Passage provided
§ §

Right now, I can't help but consider the question of what a library is, since I'm beginning the process of a full cataloguing and databasing of every film in the house. I have to. I have no way of keeping track of what is or isn't here, or where it might be, and it's absurd now. My kids are going to grow up thinking that DVDs are simply part of the regular furniture of a home. Every room of our house has DVDs stored somewhere, and some roomes, like my office, appear to be largely made of DVDs. I have about 50% of my collection in 300-disc binders that are piled into one corner of the office right now. 20-something of those books. None of them catalogued or in any particular order, grouped loosely by strange association. A few books I consider my "essentials." Three or four books of nothing but horror. Book after book after book of TV on DVD. Whole runs of most of my favorite shows. And then well over a dozen books of just plain movies. Stuff I neither adore or despise, but that I enjoyed on some level, enough to keep it.
My buddy Craig came over with his daughter yesterday and while she and Toshi played and rampaged through all the psychodrama attendant with any three-year-old playdate, he spent most of the afternoon helping me set up a database (keep in mind, I'm an idiot) and inputting the first book of 300 titles. This is one of the ones I considered a book of "essentials," and I realized halfway through that we were spending as much time talking about why I would consider a run of 12 Jerry Lewis movies essential or why he hasn't seen "Big Trouble In Little China" yet (I KNOW! CAN YOU IMAGINE?!) or whether I intentionally put "United 93" on the same page as "Airplane!" (I didn't) as we were actually putting the titles in the computer.
And that's what makes a movie collection worthwhile. An afternoon spent watching "Friday The 13th" on BluRay and talking about 300 different movies with a friend. That's why Tuesdays are so special to me. I consider each new batch of titles a chance to fine-tune that collection even more.
Last week and this week, taken as a whole, was pretty much a logjam. I count almost 80 titles that I am interested in. 80. Eight-zero. That's obscene. There's no way I'm picking all of these up right now, but each and every one of them has me at least curious, good or bad.

§ §

Problems to solve
A) In the post about a home DVD collection, who helped set up the database?
B) Print the part of the post about a home DVD collection starting at "And that's what" and ending at "collection even more.".

Source information

§ §

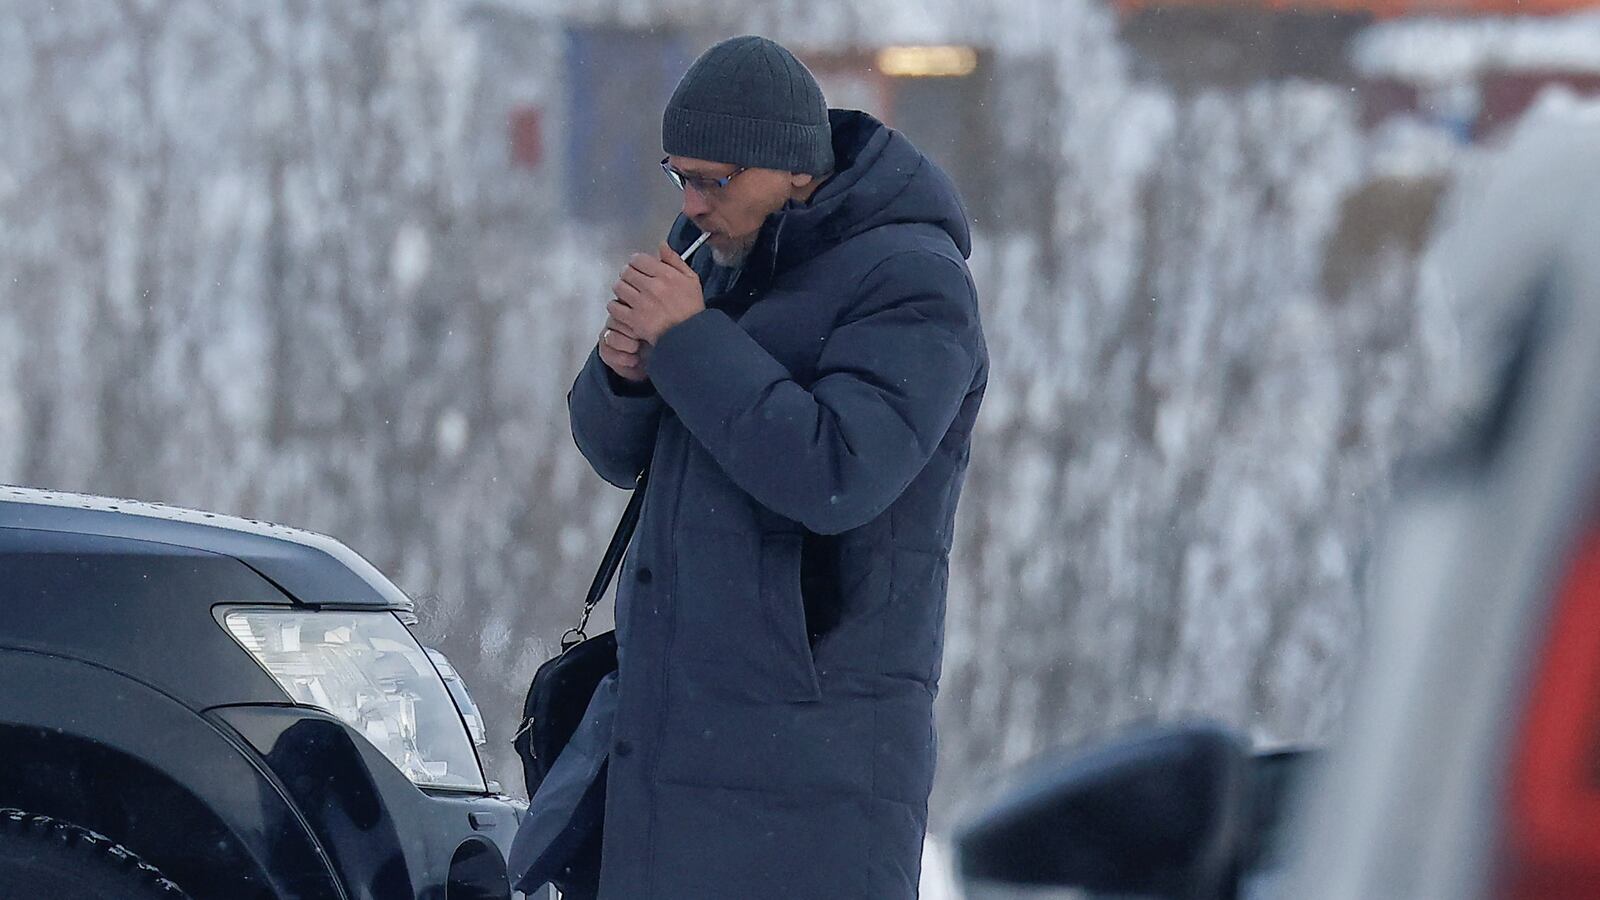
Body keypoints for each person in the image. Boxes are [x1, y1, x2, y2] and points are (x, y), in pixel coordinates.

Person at [567, 34, 987, 898]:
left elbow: (837, 473)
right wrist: (623, 374)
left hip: (814, 756)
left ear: (795, 169)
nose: (691, 203)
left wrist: (688, 342)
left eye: (713, 181)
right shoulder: (714, 257)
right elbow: (618, 459)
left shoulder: (914, 282)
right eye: (677, 176)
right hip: (678, 735)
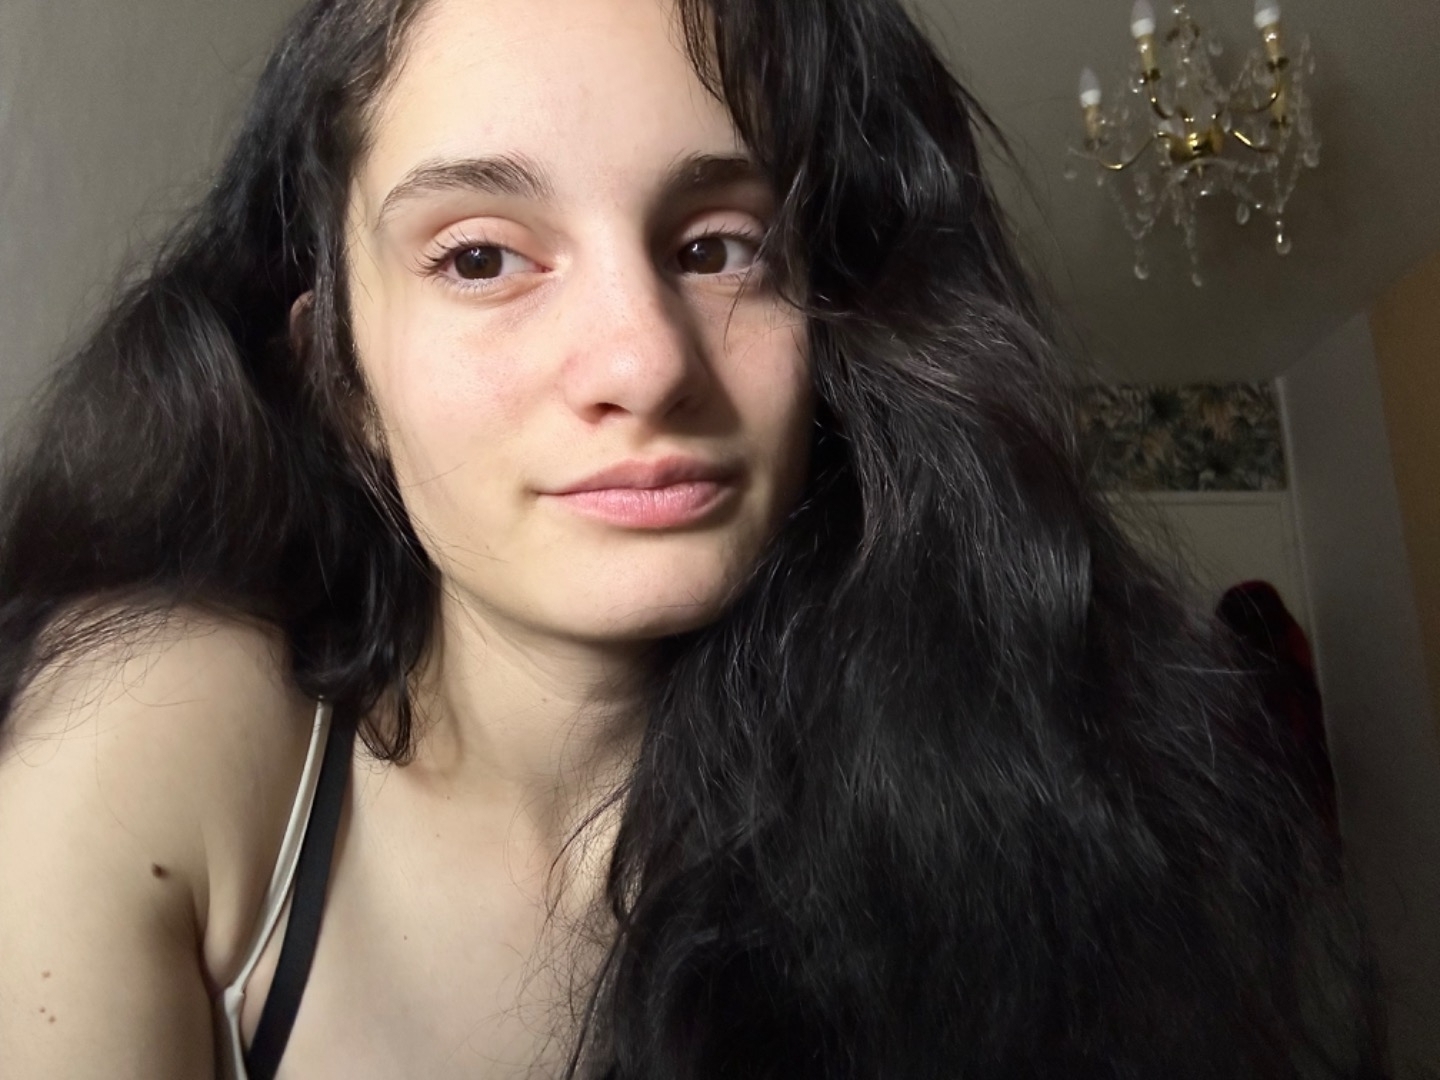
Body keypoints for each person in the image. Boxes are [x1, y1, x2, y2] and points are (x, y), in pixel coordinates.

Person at [0, 0, 1389, 1076]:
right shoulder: (170, 735)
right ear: (339, 380)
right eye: (480, 256)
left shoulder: (1007, 815)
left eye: (720, 246)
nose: (646, 362)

§ §

Answers to the problems
A) Craig, a friend of the writer.

B)
And that's what makes a movie collection worthwhile. An afternoon spent watching "Friday The 13th" on BluRay and talking about 300 different movies with a friend. That's why Tuesdays are so special to me. I consider each new batch of titles a chance to fine-tune that collection even more.